Hairston gives us two narratives interwoven by magic, imagination and love. The first, set in 1980s Chicago, centres on a young black girl, Cinnamon Jones, child of poverty, myth and art. Her father is in a coma, shot while trying to help two lesbians. Her brother has died of a drug overdose that may have been suicide. Her mother, a city bus driver, is increasingly unable to cope. But in her blood is the magic and mystery of her grandparents, a hoodoo woman and a medicine man. What pulls Cinnamon forward is a love of theatre, the friends she meets at an audition - Klaus and Marie - and the gift from her brother of a mysterious book that writes itself, the story of an alien wanderer come to earth.
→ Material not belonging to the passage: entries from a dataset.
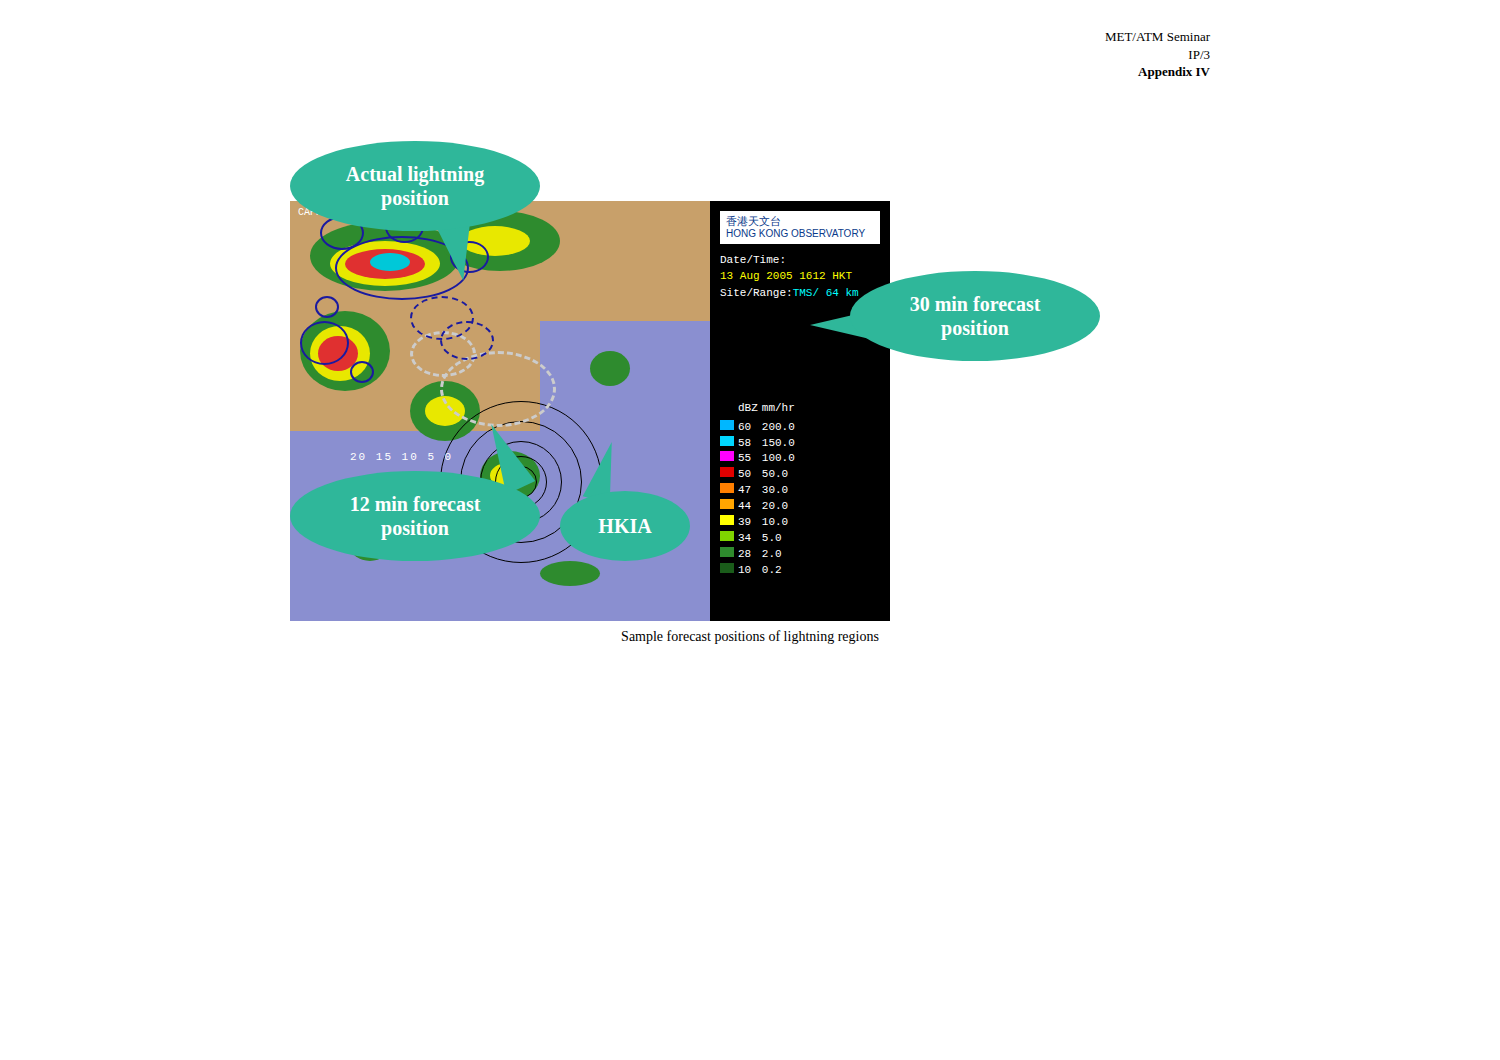MET/ATM Seminar
IP/3
Appendix IV
CAPPI
20 15 10 5 0
香港天文台 HONG KONG OBSERVATORY
Date/Time:
13 Aug 2005 1612 HKT
Site/Range: TMS/ 64 km
| | dBZ | mm/hr |
| | 60 | 200.0 |
| | 58 | 150.0 |
| | 55 | 100.0 |
| | 50 | 50.0 |
| | 47 | 30.0 |
| | 44 | 20.0 |
| | 39 | 10.0 |
| | 34 | 5.0 |
| | 28 | 2.0 |
| | 10 | 0.2 |
Actual lightning
position
30 min forecast
position
12 min forecast
position
HKIA
Sample forecast positions of lightning regions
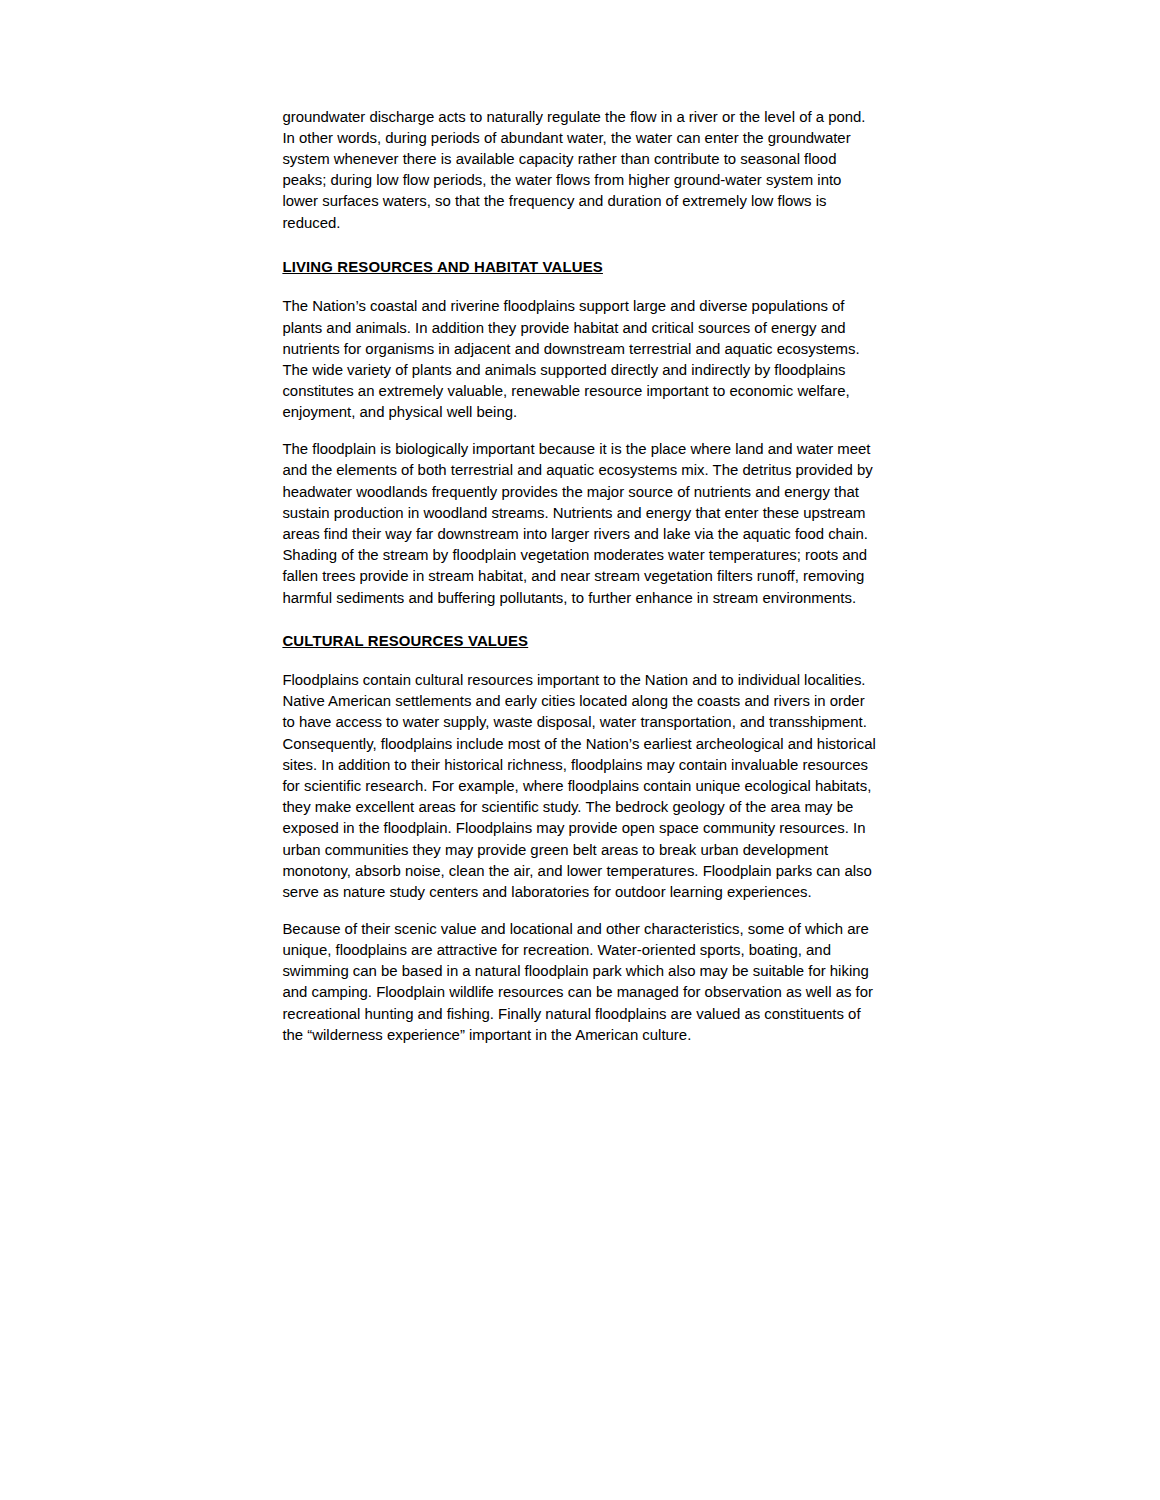groundwater discharge acts to naturally regulate the flow in a river or the level of a pond. In other words, during periods of abundant water, the water can enter the groundwater system whenever there is available capacity rather than contribute to seasonal flood peaks; during low flow periods, the water flows from higher ground-water system into lower surfaces waters, so that the frequency and duration of extremely low flows is reduced.
LIVING RESOURCES AND HABITAT VALUES
The Nation’s coastal and riverine floodplains support large and diverse populations of plants and animals. In addition they provide habitat and critical sources of energy and nutrients for organisms in adjacent and downstream terrestrial and aquatic ecosystems. The wide variety of plants and animals supported directly and indirectly by floodplains constitutes an extremely valuable, renewable resource important to economic welfare, enjoyment, and physical well being.
The floodplain is biologically important because it is the place where land and water meet and the elements of both terrestrial and aquatic ecosystems mix. The detritus provided by headwater woodlands frequently provides the major source of nutrients and energy that sustain production in woodland streams. Nutrients and energy that enter these upstream areas find their way far downstream into larger rivers and lake via the aquatic food chain. Shading of the stream by floodplain vegetation moderates water temperatures; roots and fallen trees provide in stream habitat, and near stream vegetation filters runoff, removing harmful sediments and buffering pollutants, to further enhance in stream environments.
CULTURAL RESOURCES VALUES
Floodplains contain cultural resources important to the Nation and to individual localities. Native American settlements and early cities located along the coasts and rivers in order to have access to water supply, waste disposal, water transportation, and transshipment. Consequently, floodplains include most of the Nation’s earliest archeological and historical sites. In addition to their historical richness, floodplains may contain invaluable resources for scientific research. For example, where floodplains contain unique ecological habitats, they make excellent areas for scientific study. The bedrock geology of the area may be exposed in the floodplain. Floodplains may provide open space community resources. In urban communities they may provide green belt areas to break urban development monotony, absorb noise, clean the air, and lower temperatures. Floodplain parks can also serve as nature study centers and laboratories for outdoor learning experiences.
Because of their scenic value and locational and other characteristics, some of which are unique, floodplains are attractive for recreation. Water-oriented sports, boating, and swimming can be based in a natural floodplain park which also may be suitable for hiking and camping. Floodplain wildlife resources can be managed for observation as well as for recreational hunting and fishing. Finally natural floodplains are valued as constituents of the “wilderness experience” important in the American culture.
The second narrative is the story of this Wanderer. Starting in the late 1890s, the alien is caught up in the flight of a Dahomey ahosi, or warrior woman, after her defection from the Dahomeyan women's army. The warrior, Kahinde, names the alien after her dead twin brother Taiwo, for whom she left the king's army. Joined by Kahinde's sister-in-law Samso and her infant daughter, they travel to the new world of America seeking a place where they can write new stories of their lives.

Intersections of past and present, love and fear, the deep truth of storytelling, theatre, art - the tale of the wanderer becomes the tale of Cinnamon's life and as it finds completion, the path to Cinnamon's future is woven together and unfolds before her.

A magical book, with layers of meaning I'll be contemplating for some time to come.